◆ Supplied material ◆
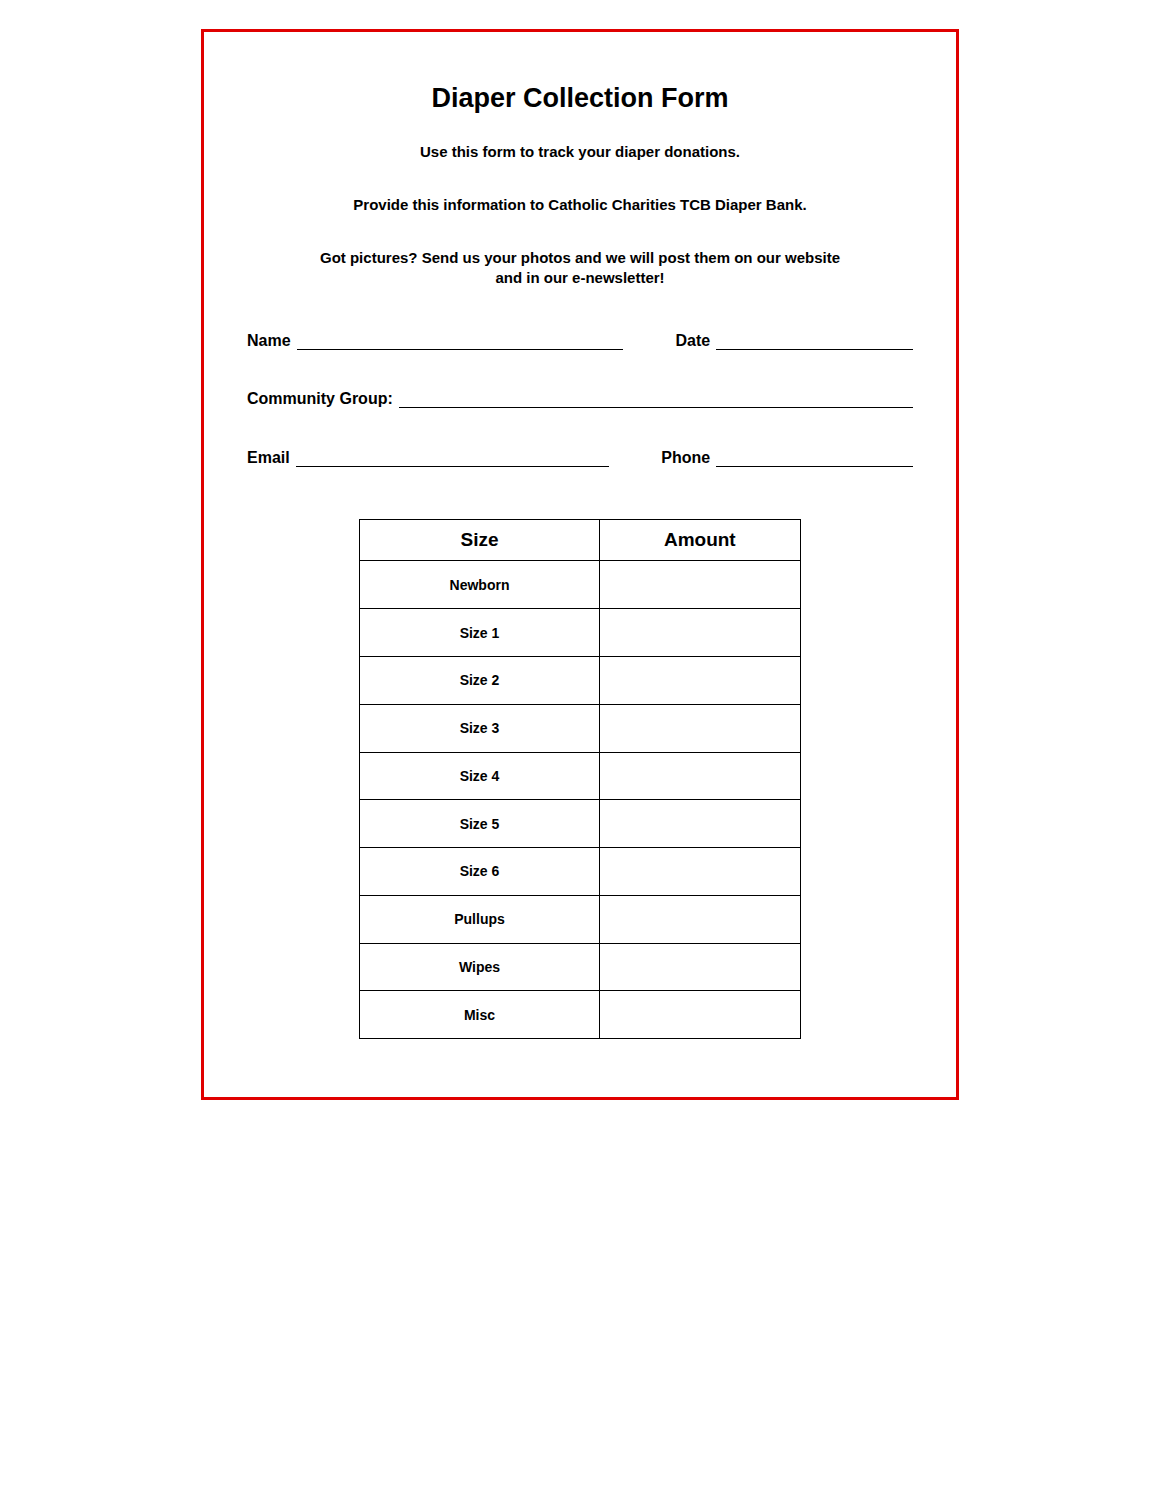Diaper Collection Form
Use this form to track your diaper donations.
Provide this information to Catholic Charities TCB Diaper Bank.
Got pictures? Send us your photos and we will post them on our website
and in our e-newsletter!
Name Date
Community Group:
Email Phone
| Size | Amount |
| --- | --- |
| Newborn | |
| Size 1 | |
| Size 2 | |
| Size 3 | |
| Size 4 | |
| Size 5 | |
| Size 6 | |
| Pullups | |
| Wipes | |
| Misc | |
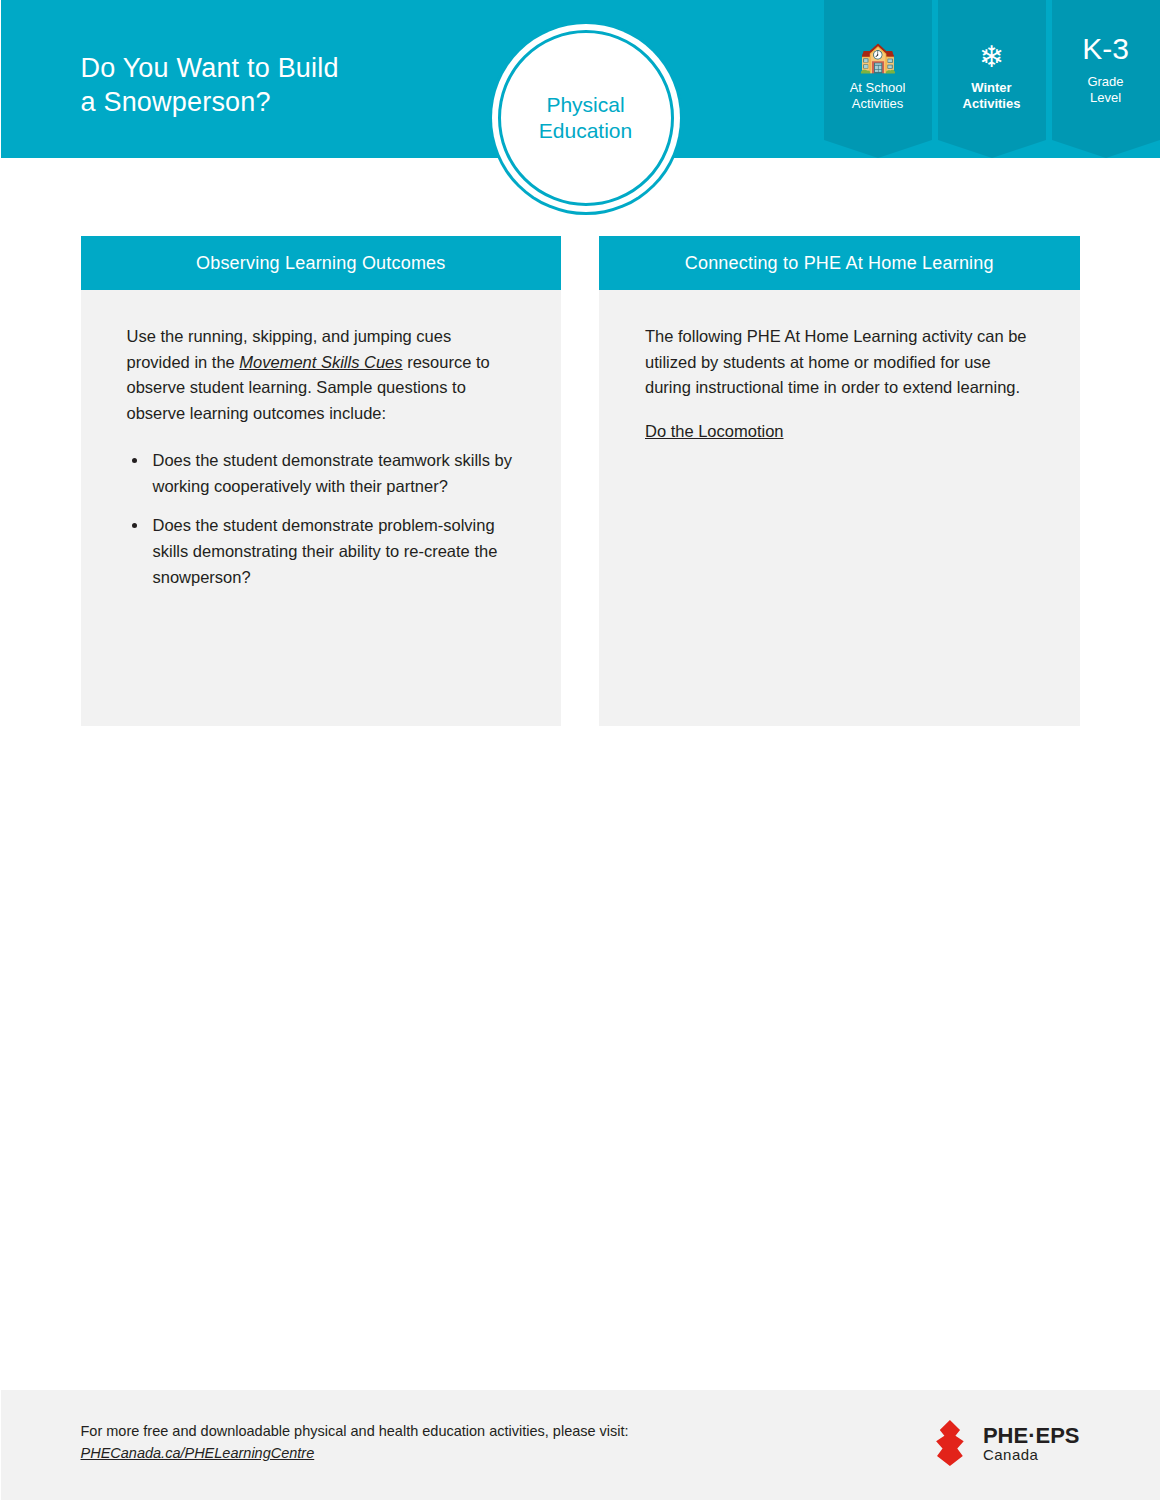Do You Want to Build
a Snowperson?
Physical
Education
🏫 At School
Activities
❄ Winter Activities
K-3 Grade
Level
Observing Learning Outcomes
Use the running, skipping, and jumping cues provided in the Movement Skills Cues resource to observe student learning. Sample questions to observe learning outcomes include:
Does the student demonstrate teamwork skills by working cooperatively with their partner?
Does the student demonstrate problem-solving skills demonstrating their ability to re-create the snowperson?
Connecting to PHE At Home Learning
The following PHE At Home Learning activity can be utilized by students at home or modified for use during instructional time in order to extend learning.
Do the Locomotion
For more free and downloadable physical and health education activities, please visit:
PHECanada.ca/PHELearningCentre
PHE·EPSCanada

◆ Assigned task ◆
Please set down the lines above word for word and leave out the pictures.

◆ Solution below ◆
Diaper Collection Form
Use this form to track your diaper donations.
Provide this information to Catholic Charities TCB Diaper Bank.
Got pictures? Send us your photos and we will post them on our website
and in our e-newsletter!
Name Date
Community Group:
Email Phone
| Size | Amount |
| --- | --- |
| Newborn | |
| Size 1 | |
| Size 2 | |
| Size 3 | |
| Size 4 | |
| Size 5 | |
| Size 6 | |
| Pullups | |
| Wipes | |
| Misc | |
Do You Want to Build
a Snowperson?
Physical
Education
🏫 At School
Activities
❄ Winter Activities
K-3 Grade
Level
Observing Learning Outcomes
Use the running, skipping, and jumping cues provided in the Movement Skills Cues resource to observe student learning. Sample questions to observe learning outcomes include:
Does the student demonstrate teamwork skills by working cooperatively with their partner?
Does the student demonstrate problem-solving skills demonstrating their ability to re-create the snowperson?
Connecting to PHE At Home Learning
The following PHE At Home Learning activity can be utilized by students at home or modified for use during instructional time in order to extend learning.
Do the Locomotion
For more free and downloadable physical and health education activities, please visit:
PHECanada.ca/PHELearningCentre
PHE·EPSCanada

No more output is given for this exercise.